Он повернулся на каблуке, почти рассерженный этим перерывом, и пошел в обратном направлении.
— Сэр Томас Болстер, милорд, большой делец, но человек, которому везет. Повторяю, и я не вижу; но в таком деле молодая девушка должна решать сама. Я не прикажу ей не любить тебя, но не могу приказать и любить.
— Не в том дело, мистер Фай. Конечно, я не имею никакого права рассчитывать на ее расположение. Но об этом и речи не было.
— Что ж она тебе сказала?
— Какие-то пустяки на счет общественного положения.
— Нет, милорд, это не пустяки.
— Что ж, неужели я в роде короля прежних времен, который должен был жениться на любой безобразной и старой принцессе, которую ему подкинут, хотя бы она была ненавистна ему? При таких условиях, я знать не хочу никакого общественного положения. Я требую права соображаться с собственными желаниями, как другие, и обращаюсь к вам, как в отцу молодой особы, прося вас помочь мне убедить ее быть моей женой.
В эту минуту к ним подбежал Триббльдэль.
— Там Кук, — сказал он, — от Поллока и Аустена.
— Разве мистера Погсона нет?
— Он вышел тотчас вслед за вами. Бус говорит, что ему необходимо сейчас видеть кого-нибудь.
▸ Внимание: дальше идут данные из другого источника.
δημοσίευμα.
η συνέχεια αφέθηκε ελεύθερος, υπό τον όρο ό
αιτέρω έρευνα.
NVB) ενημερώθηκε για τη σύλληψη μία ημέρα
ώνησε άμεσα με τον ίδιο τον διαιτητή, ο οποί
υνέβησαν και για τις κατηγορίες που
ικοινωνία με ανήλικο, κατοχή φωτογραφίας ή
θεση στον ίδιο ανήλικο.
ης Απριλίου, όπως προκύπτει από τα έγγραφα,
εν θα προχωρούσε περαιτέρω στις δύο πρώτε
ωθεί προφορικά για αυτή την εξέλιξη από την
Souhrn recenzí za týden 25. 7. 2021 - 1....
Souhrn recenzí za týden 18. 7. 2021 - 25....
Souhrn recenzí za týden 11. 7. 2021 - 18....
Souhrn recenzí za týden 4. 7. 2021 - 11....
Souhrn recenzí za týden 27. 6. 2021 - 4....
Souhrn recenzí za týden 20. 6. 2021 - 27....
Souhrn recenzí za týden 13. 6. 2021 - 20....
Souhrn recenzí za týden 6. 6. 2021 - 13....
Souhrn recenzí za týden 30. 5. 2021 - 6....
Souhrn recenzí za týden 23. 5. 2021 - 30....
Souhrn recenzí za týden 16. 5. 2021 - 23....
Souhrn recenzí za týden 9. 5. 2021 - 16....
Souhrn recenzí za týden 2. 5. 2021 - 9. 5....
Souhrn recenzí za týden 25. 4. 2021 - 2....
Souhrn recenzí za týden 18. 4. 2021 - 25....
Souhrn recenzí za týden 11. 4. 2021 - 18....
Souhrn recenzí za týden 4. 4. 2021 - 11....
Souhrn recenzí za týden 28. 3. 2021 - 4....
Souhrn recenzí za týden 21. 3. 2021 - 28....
— Скажи ему, чтоб подождал пять минут, — сказал Захария Фай, хмуря брови.
— Вы знаете, что я хочу сказать, мистер Фай, — продолжал лорд Гэмпстед.
— Знаю, милорд. Ты предлагаешь моей дочери не только высокое общественное положение и огромное состояние, но и то, что должно в глазах ее быть несравненно драгоценнее, сердце и руку честного человека. Еще что? — гневно крикнул он, видя, что мальчуган, который сидел на высоком табурете, несется к нему со всех ног.
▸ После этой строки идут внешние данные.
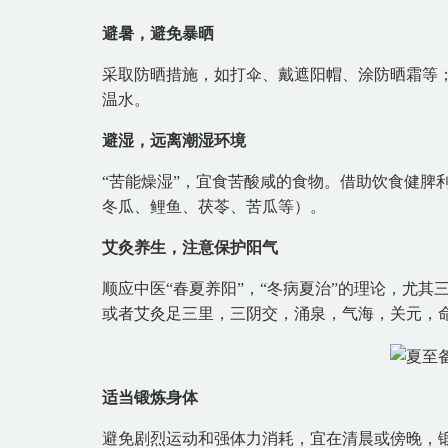
避暑，避免暴晒
采取防晒措施，如打伞、戴遮阳帽、涂防晒霜等
温水。
避湿，远离潮湿环境
“苦能燥湿”，宜食苦酸咸的食物。借助饮食健脾
冬瓜、鲤鱼、茯苓、苦瓜等）。
艾灸养生，注意保护阳气
顺应中医“春夏养阳”，“冬病夏治”的理论，尤其
或者艾灸足三里，三阴交，涌泉，气海，关元，
适当锻炼身体
避免剧烈运动和强体力消耗，宜在清晨或傍晚，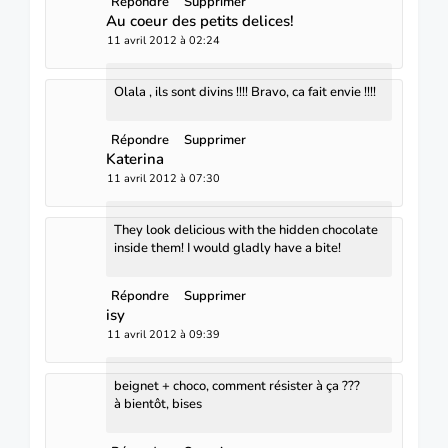
Répondre
Supprimer
Au coeur des petits delices!
11 avril 2012 à 02:24
Olala , ils sont divins !!!! Bravo, ca fait envie !!!!
Répondre
Supprimer
Katerina
11 avril 2012 à 07:30
They look delicious with the hidden chocolate
inside them! I would gladly have a bite!
Répondre
Supprimer
isy
11 avril 2012 à 09:39
beignet + choco, comment résister à ça ???
à bientôt, bises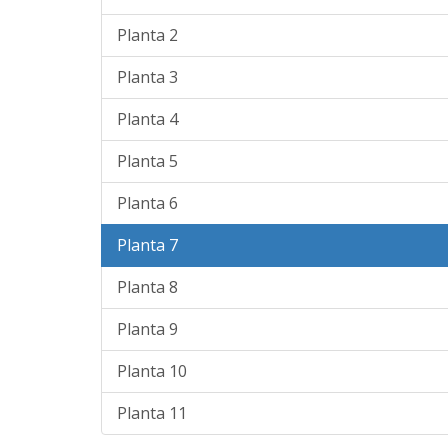
Planta 2
Planta 3
Planta 4
Planta 5
Planta 6
Planta 7
Planta 8
Planta 9
Planta 10
Planta 11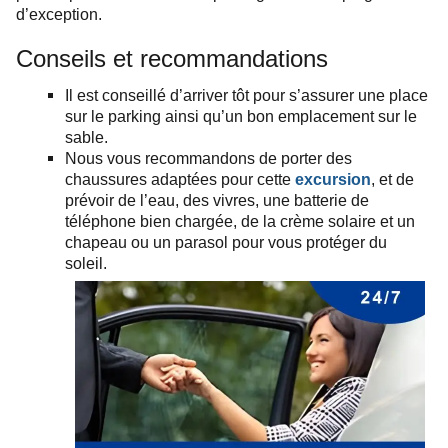
d’exception.
Conseils et recommandations
Il est conseillé d’arriver tôt pour s’assurer une place
sur le parking ainsi qu’un bon emplacement sur le
sable.
Nous vous recommandons de porter des
chaussures adaptées pour cette
excursion
, et de
prévoir de l’eau, des vivres, une batterie de
téléphone bien chargée, de la crème solaire et un
chapeau ou un parasol pour vous protéger du
soleil.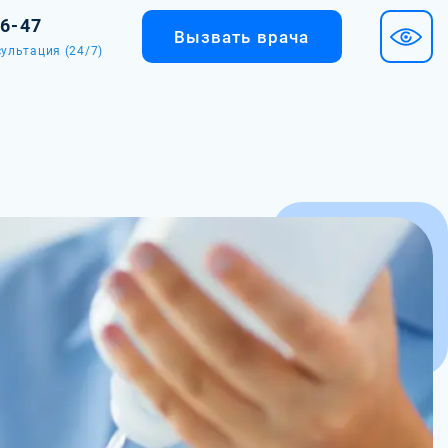
36-47
Вызвать врача
ультация (24/7)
— Мистер Погсон сейчас вернулся, мистер Фай, он нигде не может найти писем Поллока и Аустена. Они ему нужны сейчас.
— Лорд Гэмпстед, — сказал квакер, весь бледный от гнева, — я должен просить тебя извинить меня на пять минуть.
Гэмпстед обещал ограничиться той же неинтересной прогулкой до возвращения мистера Фай и тут же подумал, что против увлечения дочерью клерка есть некоторые соображения, которых он не принял в расчет.
— Мы пойдем немного далее, — сказал старик, возвратясь, — чтоб эти дураки нас более не тревожили. Впрочем, мне остается сказать тебе очень немного. Даю тебе мое разрешение.